For his part, Sundin has professed a desire to remain in Toronto, even to the point of shooting down any rental gig elsewhere, but that's just the posturing of a good solider. He knows he has no chance of winning a Cup with the Leafs, a realization that had to play into his thinking when he signed a one-year deal last summer. Being a smart guy, Sundin received a no-trade clause as part of the package, which means he can pick the destination of his choice...and then follow the route pioneered by Doug Weight, who returned to the Blues just months after winning the Cup with the Carolina Hurricanes.
That's the ideal scenario for Ferguson and the player. The trick will be finding another GM ready to play cards. In a seller's market, the cost for Sundin is likely to be higher than what teams paid last spring, and as every team but Anaheim learned, no guarantees come with those deals.
Any package has to start with a high-end prospect, a solid depth player and two high picks. Honestly, it might take more than that. So who might be willing to ante up?
That's the million-dollar question...or maybe the two-million-dollar question, depending on when the deal is made. Almost every legitimate contender is capable of assuming the remainder of Sundin's $5.5 million salary with a tweak or two to their own lineup, and that could incite a healthy bidding war.
Anaheim has struggled to score all season long and has some enticing booty, including Edmonton's first-rounder this year and Bobby Ryan, the second overall pick in 2005 behind Sidney Crosby. But the Ducks are right up against the cap, and would have to move a regular, likely a defenseman, to clear space. Teemu Selanne's status, likely to be finalized in the next week or so, will determine if they're in the running.

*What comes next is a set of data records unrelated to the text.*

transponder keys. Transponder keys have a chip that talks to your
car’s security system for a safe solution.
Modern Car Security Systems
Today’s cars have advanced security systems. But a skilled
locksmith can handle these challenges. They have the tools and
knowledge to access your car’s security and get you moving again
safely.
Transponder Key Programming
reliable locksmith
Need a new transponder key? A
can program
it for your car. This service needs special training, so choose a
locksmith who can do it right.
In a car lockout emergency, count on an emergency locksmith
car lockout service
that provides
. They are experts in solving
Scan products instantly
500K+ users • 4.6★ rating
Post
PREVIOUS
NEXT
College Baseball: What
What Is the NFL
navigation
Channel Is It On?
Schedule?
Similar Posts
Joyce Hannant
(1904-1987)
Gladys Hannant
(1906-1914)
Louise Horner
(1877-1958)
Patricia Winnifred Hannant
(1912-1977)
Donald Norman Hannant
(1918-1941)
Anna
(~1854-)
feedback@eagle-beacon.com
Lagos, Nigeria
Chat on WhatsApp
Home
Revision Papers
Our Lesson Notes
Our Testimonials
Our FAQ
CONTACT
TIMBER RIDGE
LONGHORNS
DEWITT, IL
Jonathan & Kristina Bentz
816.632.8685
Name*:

With their Team Sweden East motif and strong playoff chances, the Red Wings would certainly be enticing to Sundin. Whether Ken Holland is interested in taking another chance after getting burned by last season's Todd Bertuzzi deal is another question. Odds are that the Wings will stay out of the bidding, but if they go all in, they'd have to offer either Jakub Kindl or Brendan Smith, along with Jiri Hudler and picks.

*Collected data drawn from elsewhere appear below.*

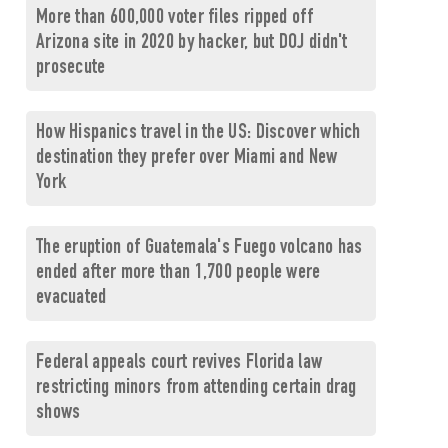
More than 600,000 voter files ripped off
Arizona site in 2020 by hacker, but DOJ didn't
prosecute
How Hispanics travel in the US: Discover which
destination they prefer over Miami and New
York
The eruption of Guatemala's Fuego volcano has
ended after more than 1,700 people were
evacuated
Federal appeals court revives Florida law
restricting minors from attending certain drag
shows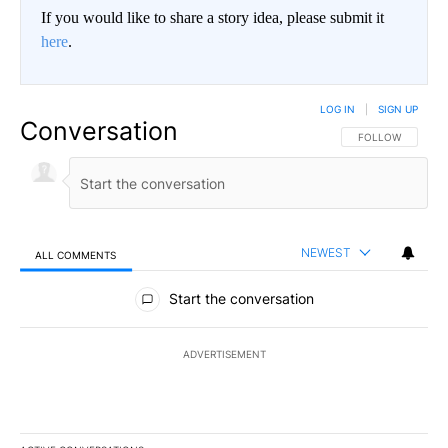
If you would like to share a story idea, please submit it
here
.
LOG IN
|
SIGN UP
Conversation
FOLLOW THIS CO
FOLLOW
NEWEST
ALL COMMENTS
All Comments
Start the conversation
ADVERTISEMENT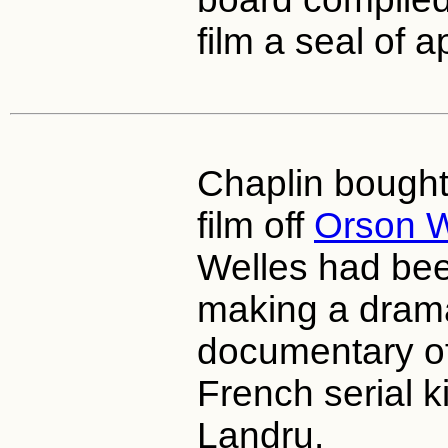
film a seal of a
Chaplin bought 
film off
Orson W
Welles had be
making a dram
documentary of 
French serial ki
Landru.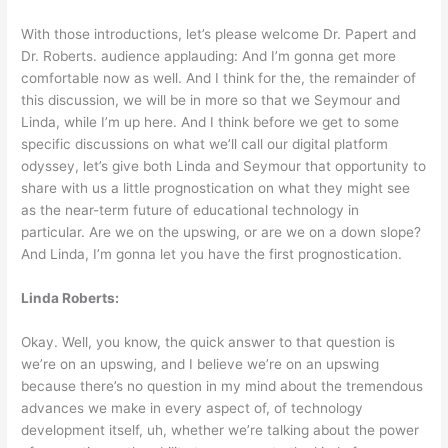
With those introductions, let’s please welcome Dr. Papert and
Dr. Roberts. audience applauding: And I’m gonna get more
comfortable now as well. And I think for the, the remainder of
this discussion, we will be in more so that we Seymour and
Linda, while I’m up here. And I think before we get to some
specific discussions on what we’ll call our digital platform
odyssey, let’s give both Linda and Seymour that opportunity to
share with us a little prognostication on what they might see
as the near-term future of educational technology in
particular. Are we on the upswing, or are we on a down slope?
And Linda, I’m gonna let you have the first prognostication.
Linda Roberts:
Okay. Well, you know, the quick answer to that question is
we’re on an upswing, and I believe we’re on an upswing
because there’s no question in my mind about the tremendous
advances we make in every aspect of, of technology
development itself, uh, whether we’re talking about the power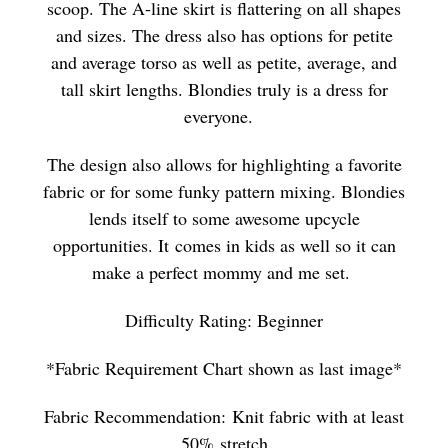
scoop. The A-line skirt is flattering on all shapes
and sizes. The dress also has options for petite
and average torso as well as petite, average, and
tall skirt lengths. Blondies truly is a dress for
everyone.
The design also allows for highlighting a favorite
fabric or for some funky pattern mixing. Blondies
lends itself to some awesome upcycle
opportunities. It comes in kids as well so it can
make a perfect mommy and me set.
Difficulty Rating: Beginner
*Fabric Requirement Chart shown as last image*
Fabric Recommendation:
Knit fabric with at least
50% stretch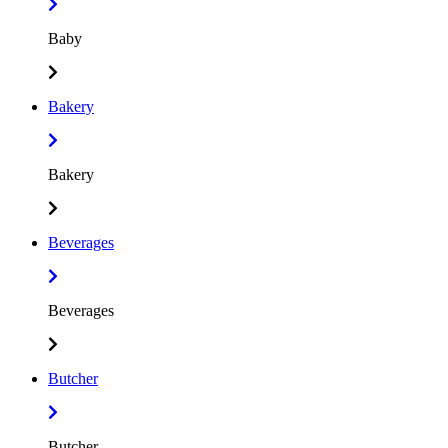
Baby
Bakery
Bakery
Beverages
Beverages
Butcher
Butcher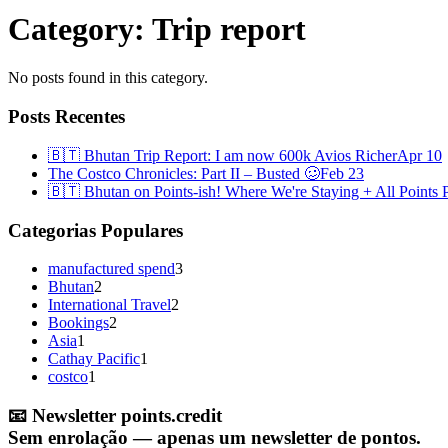
Category:
Trip report
No posts found in this category.
Posts Recentes
🇧🇹 Bhutan Trip Report: I am now 600k Avios Richer
Apr 10
The Costco Chronicles: Part II – Busted 🥴
Feb 23
🇧🇹 Bhutan on Points-ish! Where We're Staying + All Points P
Categorias Populares
manufactured spend
3
Bhutan
2
International Travel
2
Bookings
2
Asia
1
Cathay Pacific
1
costco
1
📧
Newsletter points.credit
Sem enrolação — apenas um newsletter de pontos.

The chance to play with the Sedin Twins and old running mate Markus Naslund might make Vancouver an equally appealing notion to Sundin. The Canucks would be most interested in moving goalie Cory Schneider, whose path is blocked for the next decade by Roberto Luongo. With Justin Pogge down on the farm, the Leafs probably would prefer a deal that was built around defenseman Luc Bourdon and center Pat White.
Brett Hull has promised Mike Modano that he'd try to get him a winger, and the addition of Sundin would elevate Dallas' chances in the West. But former GM Doug Armstrong emptied the cupboard with a pair of ill-advised deals last spring, leaving few chips for his successors. The Stars would likely have to part with Niklas Grossman and James Neal to appeal to the Leafs, and that may be too rich for their blood.
Ferguson has ties to San Jose -- his late father was the team's head of scouting -- and the Sharks have failed all year long to find secondary scoring behind Joe Thornton. A perfect match? Maybe. San Jose has plenty of assets, including defensemen Ty Wishart and Nick Petrecki, or centers Logan Couture and Torrey Mitchell, any of whom would be appealing to the Leafs.
The dark horse might be the New Jersey Devils. GM Lou Lamoriello's never been shy about pulling the trigger on a big deal, and he knows Martin Brodeur's best-by date is fast approaching. With his team finally buying into coach Brent Sutter's game plan, the Devils are a legitimate threat to advance out of the East. Their package likely would center around 2005 first-rounder Nicklas Bergfors, along with World Junior hero Matt Halischuk and picks. That might do the trick.